» **The task**: Could you repeat every entry below word for word, leaving out the pictures?

[Collected data]
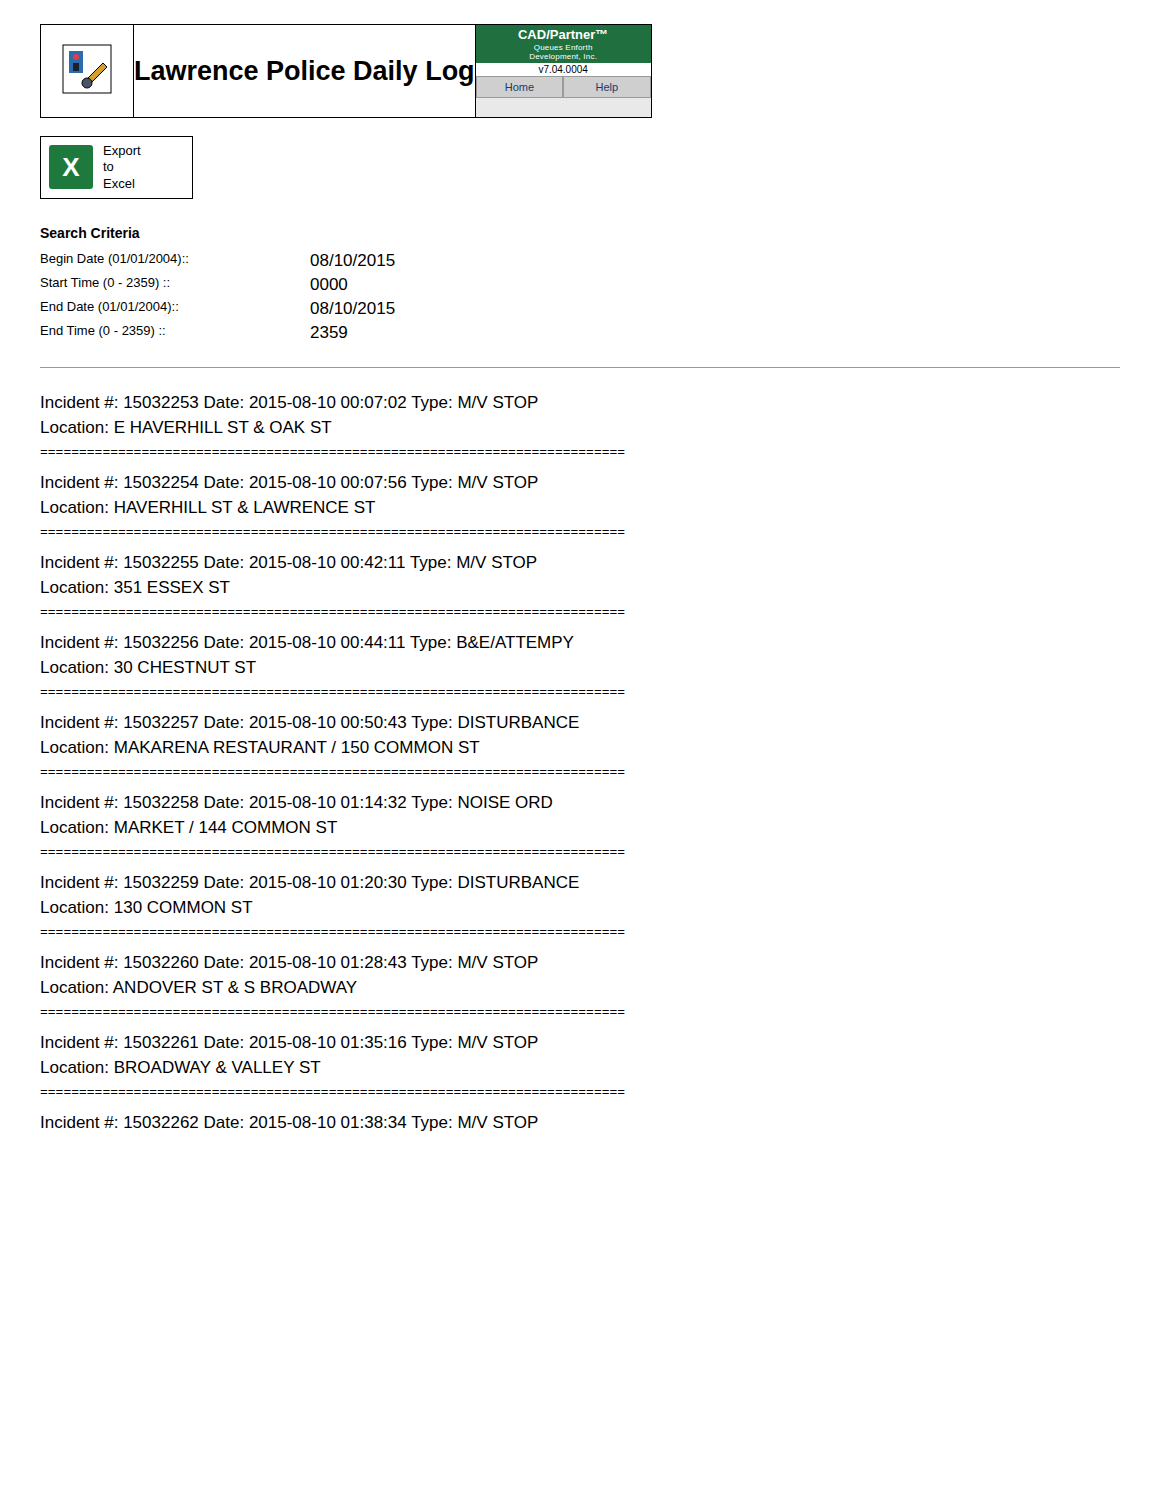| | Lawrence Police Daily Log | CAD/Partner™ Queues Enforth Development, Inc. v7.04.0004 Home Help |
X
Export
to
Excel
Search Criteria
| Begin Date (01/01/2004):: | 08/10/2015 |
| Start Time (0 - 2359) :: | 0000 |
| End Date (01/01/2004):: | 08/10/2015 |
| End Time (0 - 2359) :: | 2359 |
Incident #: 15032253 Date: 2015-08-10 00:07:02 Type: M/V STOP
Location: E HAVERHILL ST & OAK ST
===========================================================================
Incident #: 15032254 Date: 2015-08-10 00:07:56 Type: M/V STOP
Location: HAVERHILL ST & LAWRENCE ST
===========================================================================
Incident #: 15032255 Date: 2015-08-10 00:42:11 Type: M/V STOP
Location: 351 ESSEX ST
===========================================================================
Incident #: 15032256 Date: 2015-08-10 00:44:11 Type: B&E/ATTEMPY
Location: 30 CHESTNUT ST
===========================================================================
Incident #: 15032257 Date: 2015-08-10 00:50:43 Type: DISTURBANCE
Location: MAKARENA RESTAURANT / 150 COMMON ST
===========================================================================
Incident #: 15032258 Date: 2015-08-10 01:14:32 Type: NOISE ORD
Location: MARKET / 144 COMMON ST
===========================================================================
Incident #: 15032259 Date: 2015-08-10 01:20:30 Type: DISTURBANCE
Location: 130 COMMON ST
===========================================================================
Incident #: 15032260 Date: 2015-08-10 01:28:43 Type: M/V STOP
Location: ANDOVER ST & S BROADWAY
===========================================================================
Incident #: 15032261 Date: 2015-08-10 01:35:16 Type: M/V STOP
Location: BROADWAY & VALLEY ST
===========================================================================
Incident #: 15032262 Date: 2015-08-10 01:38:34 Type: M/V STOP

» **Result of the task**:
| | Lawrence Police Daily Log | CAD/Partner™ Queues Enforth Development, Inc. v7.04.0004 Home Help |
X
Export
to
Excel
Search Criteria
| Begin Date (01/01/2004):: | 08/10/2015 |
| Start Time (0 - 2359) :: | 0000 |
| End Date (01/01/2004):: | 08/10/2015 |
| End Time (0 - 2359) :: | 2359 |
Incident #: 15032253 Date: 2015-08-10 00:07:02 Type: M/V STOP
Location: E HAVERHILL ST & OAK ST
===========================================================================
Incident #: 15032254 Date: 2015-08-10 00:07:56 Type: M/V STOP
Location: HAVERHILL ST & LAWRENCE ST
===========================================================================
Incident #: 15032255 Date: 2015-08-10 00:42:11 Type: M/V STOP
Location: 351 ESSEX ST
===========================================================================
Incident #: 15032256 Date: 2015-08-10 00:44:11 Type: B&E/ATTEMPY
Location: 30 CHESTNUT ST
===========================================================================
Incident #: 15032257 Date: 2015-08-10 00:50:43 Type: DISTURBANCE
Location: MAKARENA RESTAURANT / 150 COMMON ST
===========================================================================
Incident #: 15032258 Date: 2015-08-10 01:14:32 Type: NOISE ORD
Location: MARKET / 144 COMMON ST
===========================================================================
Incident #: 15032259 Date: 2015-08-10 01:20:30 Type: DISTURBANCE
Location: 130 COMMON ST
===========================================================================
Incident #: 15032260 Date: 2015-08-10 01:28:43 Type: M/V STOP
Location: ANDOVER ST & S BROADWAY
===========================================================================
Incident #: 15032261 Date: 2015-08-10 01:35:16 Type: M/V STOP
Location: BROADWAY & VALLEY ST
===========================================================================
Incident #: 15032262 Date: 2015-08-10 01:38:34 Type: M/V STOP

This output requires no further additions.